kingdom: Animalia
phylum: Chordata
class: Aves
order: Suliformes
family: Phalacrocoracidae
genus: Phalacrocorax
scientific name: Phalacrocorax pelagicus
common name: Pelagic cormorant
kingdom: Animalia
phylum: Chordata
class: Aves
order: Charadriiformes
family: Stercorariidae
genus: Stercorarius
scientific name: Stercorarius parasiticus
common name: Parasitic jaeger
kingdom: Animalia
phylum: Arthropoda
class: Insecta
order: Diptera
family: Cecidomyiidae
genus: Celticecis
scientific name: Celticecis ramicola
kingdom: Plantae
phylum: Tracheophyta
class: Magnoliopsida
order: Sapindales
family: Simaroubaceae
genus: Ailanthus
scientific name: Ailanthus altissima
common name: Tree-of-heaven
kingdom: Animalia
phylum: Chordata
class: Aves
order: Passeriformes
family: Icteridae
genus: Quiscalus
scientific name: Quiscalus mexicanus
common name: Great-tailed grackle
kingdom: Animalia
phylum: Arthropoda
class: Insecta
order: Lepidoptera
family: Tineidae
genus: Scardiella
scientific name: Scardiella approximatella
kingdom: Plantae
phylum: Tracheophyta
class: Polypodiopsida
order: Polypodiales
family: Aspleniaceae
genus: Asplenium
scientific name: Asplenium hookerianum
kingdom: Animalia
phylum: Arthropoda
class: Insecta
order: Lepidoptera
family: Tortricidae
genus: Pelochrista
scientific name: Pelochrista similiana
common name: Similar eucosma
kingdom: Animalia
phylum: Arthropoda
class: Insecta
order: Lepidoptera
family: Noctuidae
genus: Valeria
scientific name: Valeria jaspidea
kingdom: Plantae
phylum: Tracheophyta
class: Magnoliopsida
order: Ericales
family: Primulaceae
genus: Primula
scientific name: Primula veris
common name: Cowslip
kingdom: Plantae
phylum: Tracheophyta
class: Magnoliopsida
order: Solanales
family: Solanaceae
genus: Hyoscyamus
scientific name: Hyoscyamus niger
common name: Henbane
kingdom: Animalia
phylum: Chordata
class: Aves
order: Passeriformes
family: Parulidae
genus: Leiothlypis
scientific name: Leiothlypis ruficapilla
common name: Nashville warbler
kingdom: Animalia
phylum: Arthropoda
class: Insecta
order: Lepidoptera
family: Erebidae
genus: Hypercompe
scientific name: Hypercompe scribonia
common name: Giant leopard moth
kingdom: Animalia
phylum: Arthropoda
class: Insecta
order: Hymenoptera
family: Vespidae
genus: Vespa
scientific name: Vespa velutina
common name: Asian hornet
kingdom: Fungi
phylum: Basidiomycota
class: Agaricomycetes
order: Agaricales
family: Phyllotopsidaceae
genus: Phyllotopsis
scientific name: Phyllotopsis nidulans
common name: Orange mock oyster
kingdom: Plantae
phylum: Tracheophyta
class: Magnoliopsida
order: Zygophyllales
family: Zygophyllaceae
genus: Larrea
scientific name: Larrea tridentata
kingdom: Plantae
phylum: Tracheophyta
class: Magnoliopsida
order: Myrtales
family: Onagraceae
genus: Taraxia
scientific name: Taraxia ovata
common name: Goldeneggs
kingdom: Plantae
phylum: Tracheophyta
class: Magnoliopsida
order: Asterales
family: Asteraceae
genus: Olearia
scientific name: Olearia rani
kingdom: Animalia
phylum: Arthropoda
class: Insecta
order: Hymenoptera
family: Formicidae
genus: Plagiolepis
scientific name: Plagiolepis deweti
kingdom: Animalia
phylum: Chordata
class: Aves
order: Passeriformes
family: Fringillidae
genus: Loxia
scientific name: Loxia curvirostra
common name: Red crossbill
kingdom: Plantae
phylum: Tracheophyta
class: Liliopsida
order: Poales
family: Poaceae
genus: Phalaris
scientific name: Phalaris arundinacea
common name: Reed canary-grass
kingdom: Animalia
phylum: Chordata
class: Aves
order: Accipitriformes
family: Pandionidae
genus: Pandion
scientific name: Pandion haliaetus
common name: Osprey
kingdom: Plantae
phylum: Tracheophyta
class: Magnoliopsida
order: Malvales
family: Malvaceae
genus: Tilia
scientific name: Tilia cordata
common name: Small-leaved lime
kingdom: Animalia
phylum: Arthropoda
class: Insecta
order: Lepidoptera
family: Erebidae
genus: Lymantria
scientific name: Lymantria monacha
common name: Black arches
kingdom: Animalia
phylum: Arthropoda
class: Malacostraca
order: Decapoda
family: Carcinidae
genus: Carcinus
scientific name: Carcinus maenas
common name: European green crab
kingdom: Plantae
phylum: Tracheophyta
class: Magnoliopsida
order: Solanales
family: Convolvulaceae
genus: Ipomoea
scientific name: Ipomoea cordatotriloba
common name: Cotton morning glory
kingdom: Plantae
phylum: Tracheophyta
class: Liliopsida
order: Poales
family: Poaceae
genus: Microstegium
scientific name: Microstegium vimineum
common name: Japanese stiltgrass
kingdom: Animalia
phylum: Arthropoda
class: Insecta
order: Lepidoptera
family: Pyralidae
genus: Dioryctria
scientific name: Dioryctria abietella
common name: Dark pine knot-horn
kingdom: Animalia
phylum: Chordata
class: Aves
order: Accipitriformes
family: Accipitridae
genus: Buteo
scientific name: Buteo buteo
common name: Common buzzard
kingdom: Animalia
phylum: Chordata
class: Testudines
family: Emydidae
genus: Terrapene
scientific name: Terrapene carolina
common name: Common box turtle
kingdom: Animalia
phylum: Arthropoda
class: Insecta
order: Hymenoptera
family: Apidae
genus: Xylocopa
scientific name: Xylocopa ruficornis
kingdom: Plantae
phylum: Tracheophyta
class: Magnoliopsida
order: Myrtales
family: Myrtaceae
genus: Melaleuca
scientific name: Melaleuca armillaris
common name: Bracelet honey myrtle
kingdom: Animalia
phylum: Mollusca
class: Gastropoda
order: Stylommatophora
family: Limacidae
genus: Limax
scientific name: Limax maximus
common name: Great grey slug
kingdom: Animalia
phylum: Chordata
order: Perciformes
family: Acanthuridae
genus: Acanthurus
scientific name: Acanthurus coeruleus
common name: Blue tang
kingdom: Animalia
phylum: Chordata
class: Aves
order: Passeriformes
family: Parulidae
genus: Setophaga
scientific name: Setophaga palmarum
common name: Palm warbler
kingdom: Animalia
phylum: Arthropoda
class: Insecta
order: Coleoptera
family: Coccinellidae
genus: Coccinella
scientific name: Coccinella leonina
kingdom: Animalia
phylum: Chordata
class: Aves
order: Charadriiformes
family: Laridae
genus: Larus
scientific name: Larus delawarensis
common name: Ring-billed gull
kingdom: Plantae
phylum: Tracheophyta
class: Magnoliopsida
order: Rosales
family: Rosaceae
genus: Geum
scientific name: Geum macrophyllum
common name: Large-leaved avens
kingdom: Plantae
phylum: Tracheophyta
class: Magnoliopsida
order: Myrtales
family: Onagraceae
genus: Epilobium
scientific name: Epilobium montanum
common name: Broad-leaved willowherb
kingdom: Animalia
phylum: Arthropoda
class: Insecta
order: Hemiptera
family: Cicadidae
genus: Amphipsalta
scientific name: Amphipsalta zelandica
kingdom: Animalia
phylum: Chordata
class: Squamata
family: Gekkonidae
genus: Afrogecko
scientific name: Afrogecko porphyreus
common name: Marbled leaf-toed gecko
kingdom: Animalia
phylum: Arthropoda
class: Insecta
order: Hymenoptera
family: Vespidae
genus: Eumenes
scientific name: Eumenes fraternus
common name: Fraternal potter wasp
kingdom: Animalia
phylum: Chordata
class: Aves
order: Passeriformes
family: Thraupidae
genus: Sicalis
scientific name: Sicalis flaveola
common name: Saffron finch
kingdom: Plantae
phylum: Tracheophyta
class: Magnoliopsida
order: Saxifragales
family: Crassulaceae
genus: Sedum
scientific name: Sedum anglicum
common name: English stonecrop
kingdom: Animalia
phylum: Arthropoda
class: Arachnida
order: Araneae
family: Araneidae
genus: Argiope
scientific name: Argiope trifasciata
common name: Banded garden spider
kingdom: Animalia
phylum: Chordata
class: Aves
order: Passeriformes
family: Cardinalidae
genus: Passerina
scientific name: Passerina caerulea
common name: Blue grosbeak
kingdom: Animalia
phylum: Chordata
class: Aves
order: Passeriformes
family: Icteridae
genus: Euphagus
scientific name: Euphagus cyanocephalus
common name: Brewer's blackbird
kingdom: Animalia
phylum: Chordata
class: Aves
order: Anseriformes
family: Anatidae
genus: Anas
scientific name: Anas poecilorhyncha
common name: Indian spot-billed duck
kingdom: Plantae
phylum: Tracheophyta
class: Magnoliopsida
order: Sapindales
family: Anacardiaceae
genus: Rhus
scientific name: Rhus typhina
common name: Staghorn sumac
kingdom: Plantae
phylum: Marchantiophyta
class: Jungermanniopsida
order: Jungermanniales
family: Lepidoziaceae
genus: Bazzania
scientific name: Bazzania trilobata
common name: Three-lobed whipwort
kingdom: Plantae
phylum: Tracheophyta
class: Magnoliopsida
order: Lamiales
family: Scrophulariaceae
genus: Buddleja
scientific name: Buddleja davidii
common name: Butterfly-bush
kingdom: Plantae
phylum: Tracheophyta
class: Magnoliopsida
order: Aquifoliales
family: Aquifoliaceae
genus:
====
What you should do =
Copy the lines of the material verbatim, starting with the line that contains "genus: Hyoscyamus" and ending with the line that contains "scientific name: Hypercompe scribonia", both included.

Solution to this exercise =
genus: Hyoscyamus
scientific name: Hyoscyamus niger
common name: Henbane
kingdom: Animalia
phylum: Chordata
class: Aves
order: Passeriformes
family: Parulidae
genus: Leiothlypis
scientific name: Leiothlypis ruficapilla
common name: Nashville warbler
kingdom: Animalia
phylum: Arthropoda
class: Insecta
order: Lepidoptera
family: Erebidae
genus: Hypercompe
scientific name: Hypercompe scribonia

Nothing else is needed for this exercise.